Students are required to earn at least B- in each course counted towards the certificate.

No course may be used to fulfill more than one requirement. A prerequisite is an introductory course: one of S&DS 100, 10X, 123 or 220.

The “Data Science in a Discipline Area” courses for the data science certificate are courses that expose students to how data are gathered and used within a discipline outside of S&DS. The courses currently approved for this purpose are:

  • PSYC 235 (Research Methods in Psychology)
  • PSYC 258 (Computational Methods in Human Neuroscience)
  • PLSC 454 (Data Science for Politics and Policy)
  • ANTH 376 (Observing and Measuring Behavior)
  • EVST 362 (Observing Earth from Space)
  • GLBL 191 (Research Design and Survey Analysis)
  • GLBL 195/PLSC 341 (Logic of Randomized Experiments in Political Science) 
  • LING 227 (Language and Computation I)
  • LING 229 (Language and Computation II)
  • LING 234 (Quantitative Linguistics using Corpora)
  • LING 380 (Neural Networks and Language)
  • ASTR 356 (Astrostatistics and Data Mining)

The department is planning to expand the list of courses above to more disciplines.
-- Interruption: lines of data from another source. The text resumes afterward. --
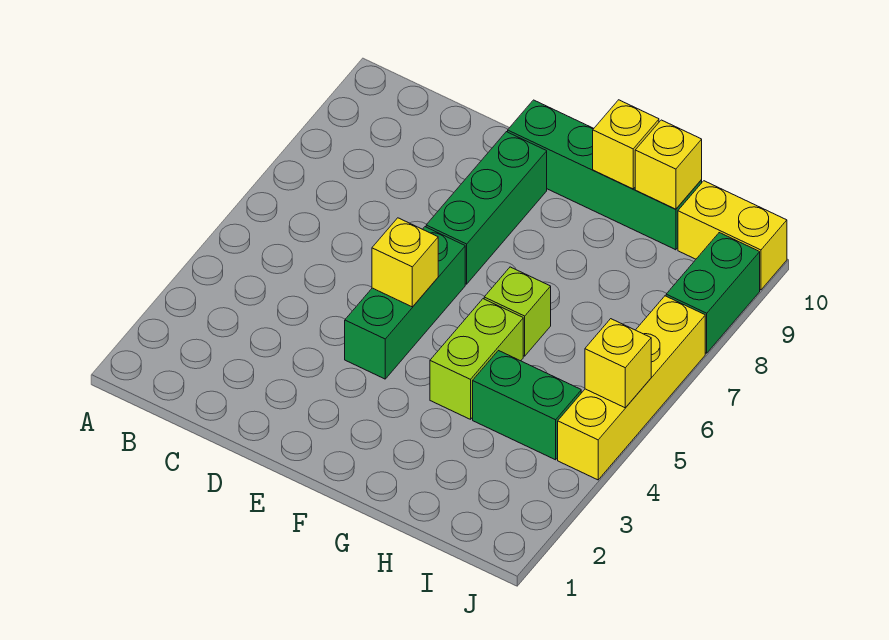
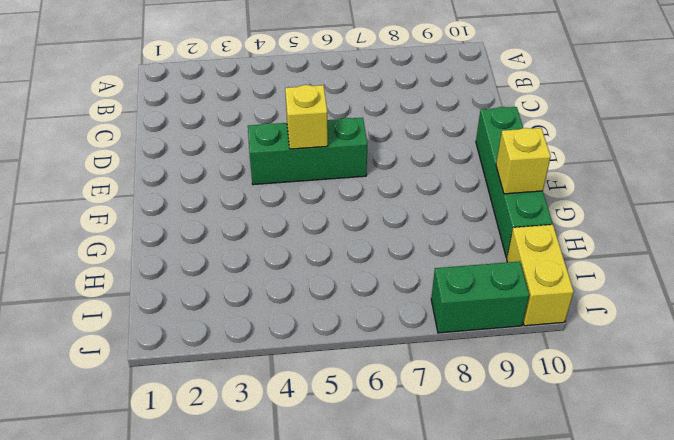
none -> green brick E7:E9 level 1
none -> lime brick G4:G5 level 1
none -> lime brick G6 level 1

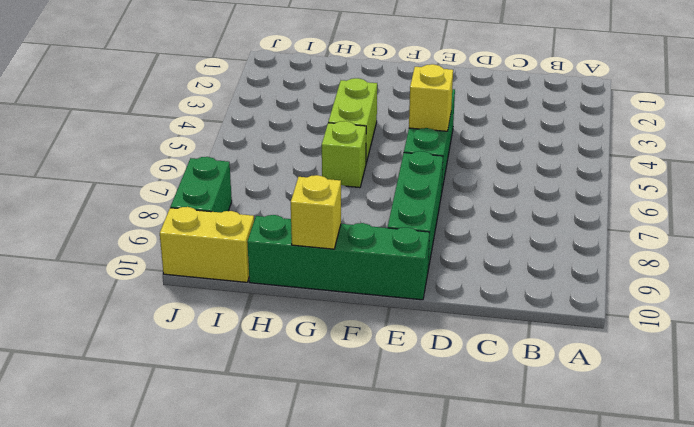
none -> green brick H4:I4 level 1
none -> yellow brick J4:J7 level 1
none -> yellow brick H10 level 2

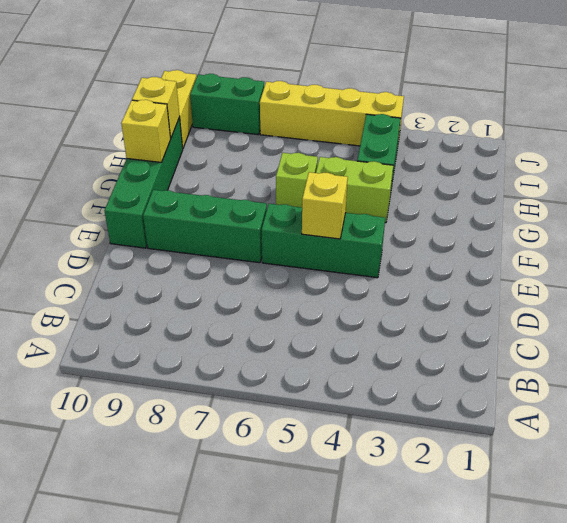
none -> yellow brick J5 level 2

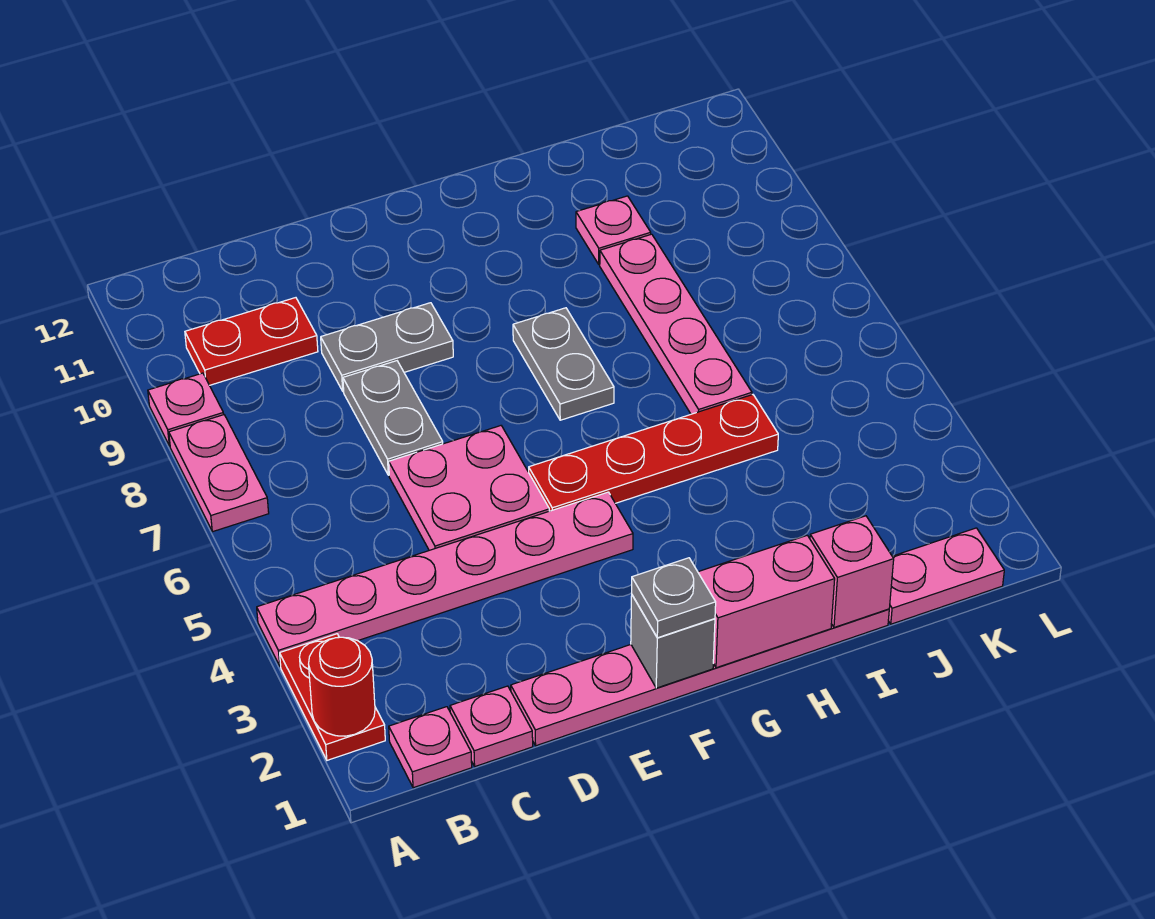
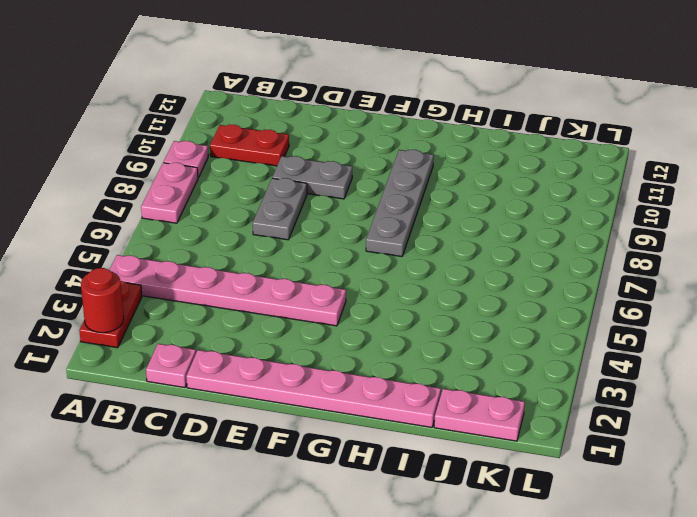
grey plate G7:G10 level 1 -> grey plate G7:G8 level 1
none -> pink plate B1 level 1
none -> pink plate D5:E6 level 1
none -> red plate F5:I5 level 1

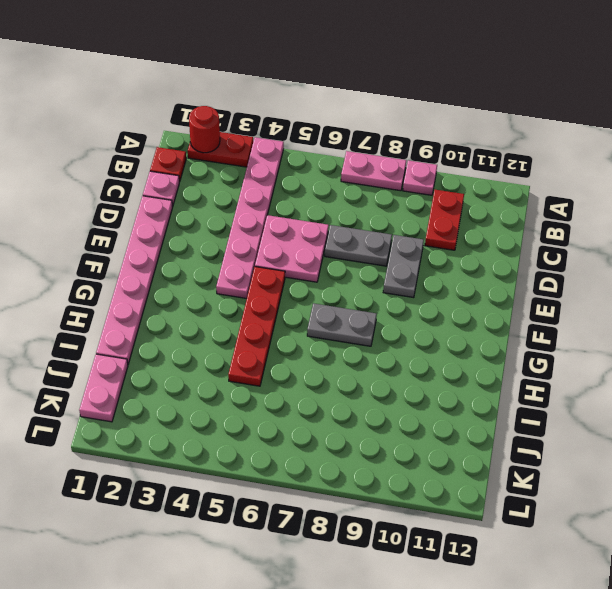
red plate B1 level 1 -> pink plate B1 level 1
none -> pink plate I6:I9 level 1
none -> pink plate I10 level 1
none -> grey brick F1 level 2

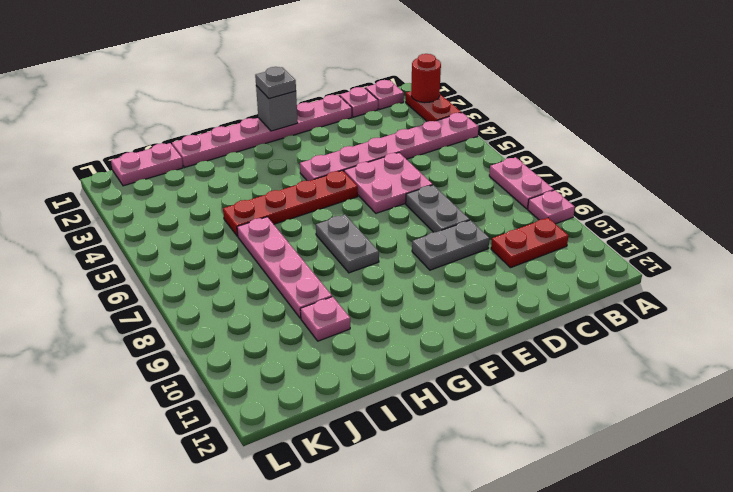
none -> pink brick G1:H1 level 2
none -> pink brick I1 level 2

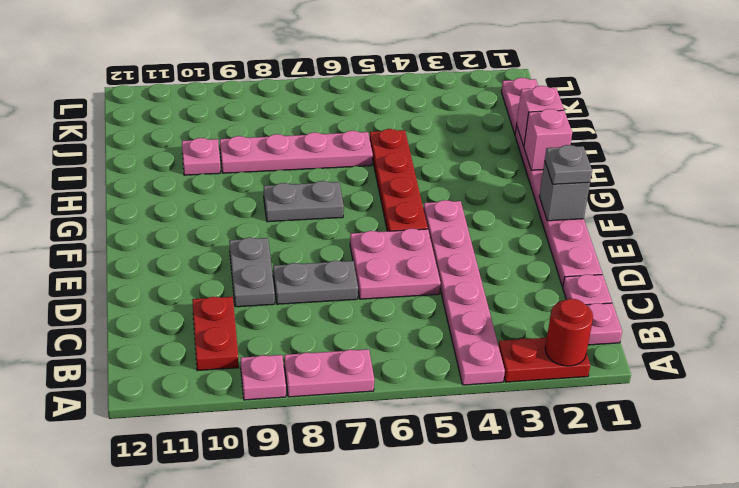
pink brick H1 level 2 -> pink brick G1:H1 level 2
Restrictions, suggestions, and caveats:

  1. The department recommends that most students take a 100-level course, followed by 238, 230 and one of 361 or 363. Students who take 220 should NOT take 230, and should instead take 361 and then another course in Data Analysis (363 or 312).
  2. S&DS 355 does not presently exist. The department plans to split the Machine Learning course, S&DS 365 into two tracks. After it does so, the course S&DS 355 will have fewer mathematical prerequisites, and so will be accessible to students completing the certificate. S&DS 365 will require Linear Algebra, and will be intended for S&DS majors.
  3. S&DS 240 does not presently exist. The department plans to split the Probability course, S&DS 241 into two tracks. After it does so, the course S&DS 240 will have fewer mathematical prerequisites, and so will be accessible to students completing the certificate. S&DS 241requires Multivariate Calculus and Linear Algebra, and will be intended for S&DS majors.  S&DS 240 does NOT counts towards the major in Statistics & Data Science.
  4. At present, three seminars are being designed to accompany S&DS 123. These are in the fields of Astronomy (S&DS 170), Political Science (S&DS 172), and Text Analysis (S&DS 171). The department expects that more will be created in 2019-2020.
  5. Students may not count courses toward both their major and the certificate.  The one exception is when one of the courses in the certificate is required by another major. In this case, the department suggests that the student  take both the course in the certificate, and a more advanced course in their major. If the course that overlaps with their major is one from requirement 5 above, then the student should satisfy requirement 5 with a course outside their major.
  6. S&DS Majors may not pursue the Data Science certificate.